Abschied trauerfeier

Kosten für die Umbettung einer Urne

Die Kosten für Umbettungen einer Urne richten sich üblicherweise nach den Gebührensatzungen der jeweiligen Friedhöfe. Im Allgemeinen sind die Kosten einer Umbettung eines Sarggrabes deutlich höher als bei einer Urne. Hier können Sie mit 1.000 bis 3.000 Euro rechnen. Die Urnenumbettungen kosten zwischen ein paar Hundert bis 1.000 Euro. Bei einer Umbettung in einen anderen Ort müssen Sie mit zusätzlichen Kosten für die Überführung und die Beisetzung auf dem neuen Friedhof rechnen.
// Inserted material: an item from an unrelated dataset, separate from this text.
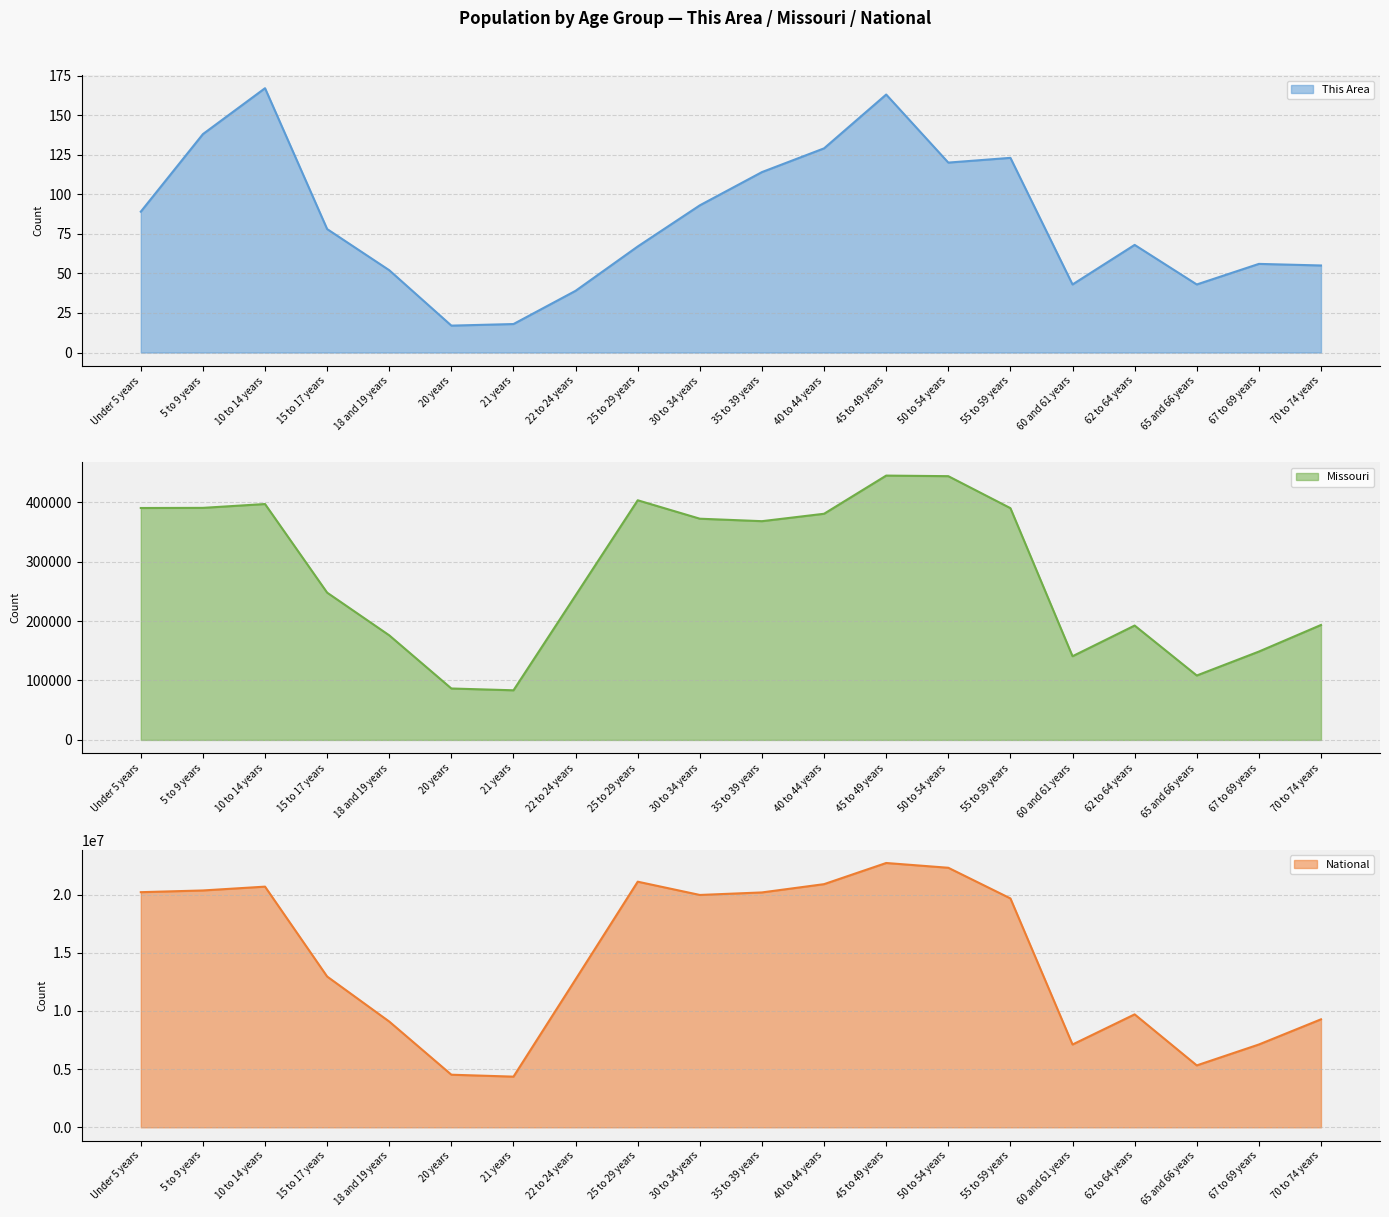

Rank the series by their maximum value, from lowest to highest.

This Area, Missouri, National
Wo beantrage ich eine Umbettung?

Wie bereits weiter oben angedeutet erfordert eine Urnenumbettung einen Antrag. Dieser kann bei der zuständigen Friedhofsverwaltung gestellt werden und muss zusätzlich auch vom Ordnungsamt und dem Gesundheitsamt abgesegnet werden. Da es sich bei der Umbettung einer Urne um eine Störung der Totenruhe handelt, müssen gewichtige Gründe vorliegen, damit dem Antrag stattgegeben wird. Vor allem wird hierbei das Bestattungsgesetz sowie die geltende Friedhofsordnung herangezogen. Den Antrag stellt der Verfügungsberechtigte über das Grab.

Gründe für eine Umbettung

Oftmals sind familiäre Gründe Anlass für eine Urnenumbettung. Etwa wenn Hinterbliebene den Wunsch haben, den Verstorbenen an einem anderen Ort zu bestatten, da die Familie in eine andere Stadt umgezogen ist und so die Pflege der bestehenden Grabstätte unzumutbar wäre. Aber auch die Integration von Familienangehörigen in einem Familiengrab, kann Anlass für die Umbettung einer Urne sein.